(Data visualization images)
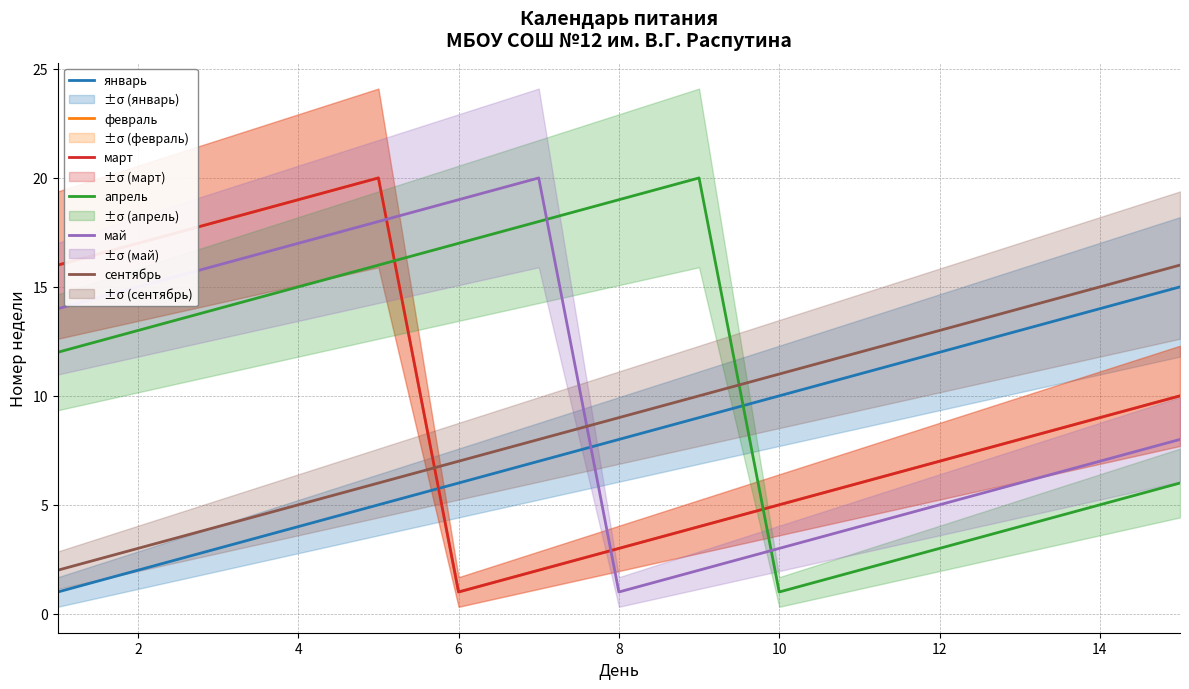

How many interior local peaks does the апрель series have?

1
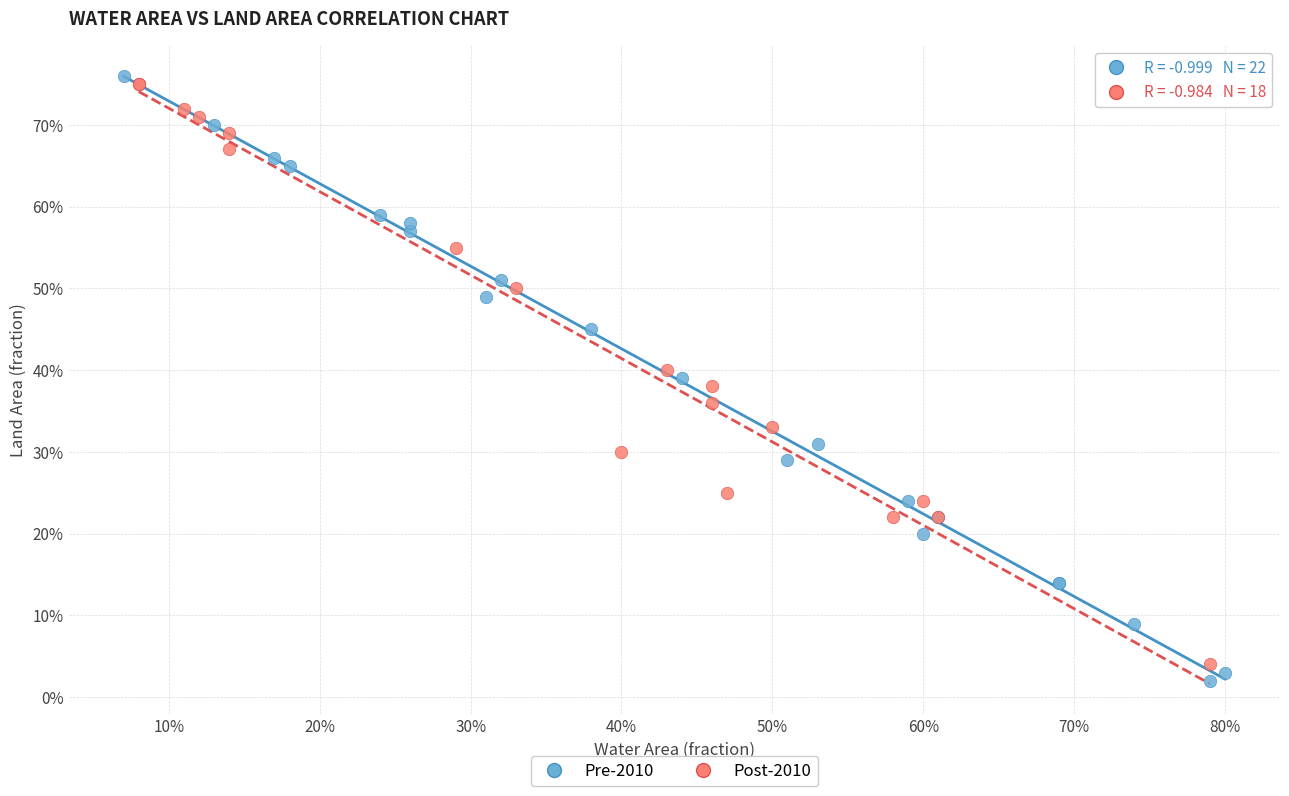

Which series reaches the minimum Y coordinate?

Pre-2010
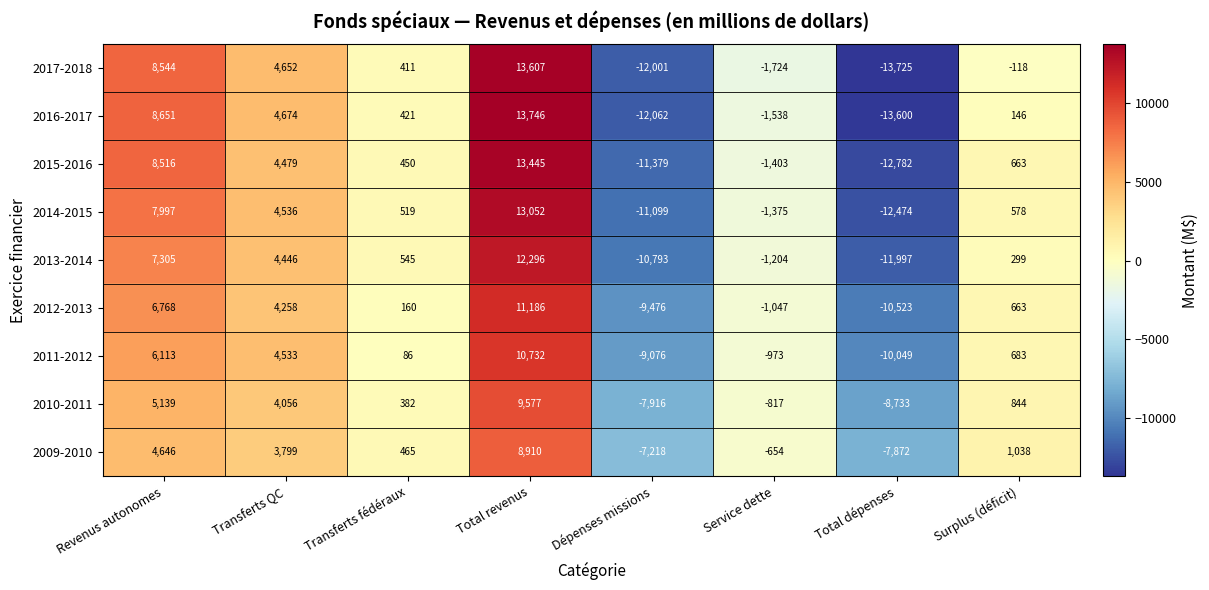

Is it true that 2014-2015 equals 7324 at Total revenus?

False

● **Your instructions**
Put the records from the line containing "Which series reaches" through the end of the records into a Markdown table with the columns No. and Text, numbering each row and omitting blank lines. Leave the pictures out.

● **Response**
| No. | Text |
|---|---|
| 1 | Which series reaches the minimum Y coordinate? |
| 2 | Pre-2010 |
| 3 | Is it true that 2014-2015 equals 7324 at Total revenus? |
| 4 | False |